Il disait que dans la vie ordinaire, avec de bons yeux, nous aurions vu les mêmes horreurs.

Il nous arrivait autrefois d'être heureux. Eh bien ! Les nazis nous avaient donné un terrible microscope : le camp. Ce n'était pas une raison pour cesser de vivre.

Jérémie donnait l'exemple : il trouvait de la joie en plein bloc 57. Il en trouvait dans ces moments de la journée où nous ne trouvions que de la peur. Et il en trouvait en si grande abondance que nous la sentions, lui présent, monter en nous.
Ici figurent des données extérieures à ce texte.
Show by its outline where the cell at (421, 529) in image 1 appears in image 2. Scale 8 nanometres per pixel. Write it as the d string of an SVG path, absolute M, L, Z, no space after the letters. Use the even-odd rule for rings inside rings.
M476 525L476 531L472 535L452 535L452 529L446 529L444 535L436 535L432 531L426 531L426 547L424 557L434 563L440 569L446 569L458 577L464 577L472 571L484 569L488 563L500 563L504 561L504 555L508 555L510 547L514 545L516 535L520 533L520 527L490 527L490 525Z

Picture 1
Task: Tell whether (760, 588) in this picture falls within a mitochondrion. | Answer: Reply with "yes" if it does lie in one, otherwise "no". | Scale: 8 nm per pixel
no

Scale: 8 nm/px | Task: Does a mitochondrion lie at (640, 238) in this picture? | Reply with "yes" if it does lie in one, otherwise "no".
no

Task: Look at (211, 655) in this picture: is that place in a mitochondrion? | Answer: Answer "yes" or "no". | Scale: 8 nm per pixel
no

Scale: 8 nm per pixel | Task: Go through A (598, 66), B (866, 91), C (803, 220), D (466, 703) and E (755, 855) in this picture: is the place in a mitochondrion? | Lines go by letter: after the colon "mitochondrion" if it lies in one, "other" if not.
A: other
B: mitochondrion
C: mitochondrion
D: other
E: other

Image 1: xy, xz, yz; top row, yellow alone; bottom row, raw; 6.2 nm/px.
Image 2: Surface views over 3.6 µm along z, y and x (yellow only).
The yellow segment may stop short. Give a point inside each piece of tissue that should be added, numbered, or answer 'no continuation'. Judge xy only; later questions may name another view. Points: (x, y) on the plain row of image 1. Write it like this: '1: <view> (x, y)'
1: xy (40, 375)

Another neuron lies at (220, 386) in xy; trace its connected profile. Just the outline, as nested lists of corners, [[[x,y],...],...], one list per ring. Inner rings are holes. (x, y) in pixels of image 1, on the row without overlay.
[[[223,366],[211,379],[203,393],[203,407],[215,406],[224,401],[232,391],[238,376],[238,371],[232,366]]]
Sensation inexplicable, incroyable même, là où nous étions : la joie allait nous emplir. Imaginez ce cadeau que Jérémie faisait ! On ne comprenait pas, mais on disait merci, et encore merci.

Quelle joie ? Voici des explications, mais elles sont pauvres : la joie d'être en vie, d'être encore en vie à cet instant, l'instant d'après, chaque fois que nous y pensions. La joie d'éprouver la vie des autres, de quelques autres du moins, contre nous, dans l'ombre la nuit. Que sais-je ? La joie. Cela ne vous suffit pas ?

Cela faisait bien mieux que nous suffire : c'était le pardon, là, tout soudain, à quelques pas de l'enfer. C'était de nouveau la possibilité de tout, la grande fortune. J'ai connu cet état par l'intermédiaire de Jérémie. D'autres l'ont connu comme moi, je le sais.

La joie de découvrir que la joie existe, qu'elle est en nous, exactement comme la vie, sans conditions et, donc, qu'aucune condition, même la pire, ne saurait la tuer.

Tout cela, direz-vous, venait de Jérémie parce qu'il était lucide. Je n'ai pas dit qu'il était lucide : cette qualité appartient à l'intelligence et, dans le monde de l'intelligence, Jérémie n'était pas chez lui. J'ai dit qu'il voyait. J'ai parlé de lui comme d'une prière vivante. Les subtils prétendront que la foi de Jérémie était sans nuances. Que m'importe ! Pour lui, et pour nous à travers lui, le monde était sauvé à chaque seconde. La bénédiction n'avait pas de fin. Et, quand elle cessait, c'était que nous n'en avions pas voulu, que nous avions cessé, nous et pas elle, d'être joyeux.

Ce ne sont pas de grands mots. Et si pourtant vous avez cette impression, c'est alors que je suis maladroit. Jérémie était un homme banal. Banal et surnaturel, c'est cela.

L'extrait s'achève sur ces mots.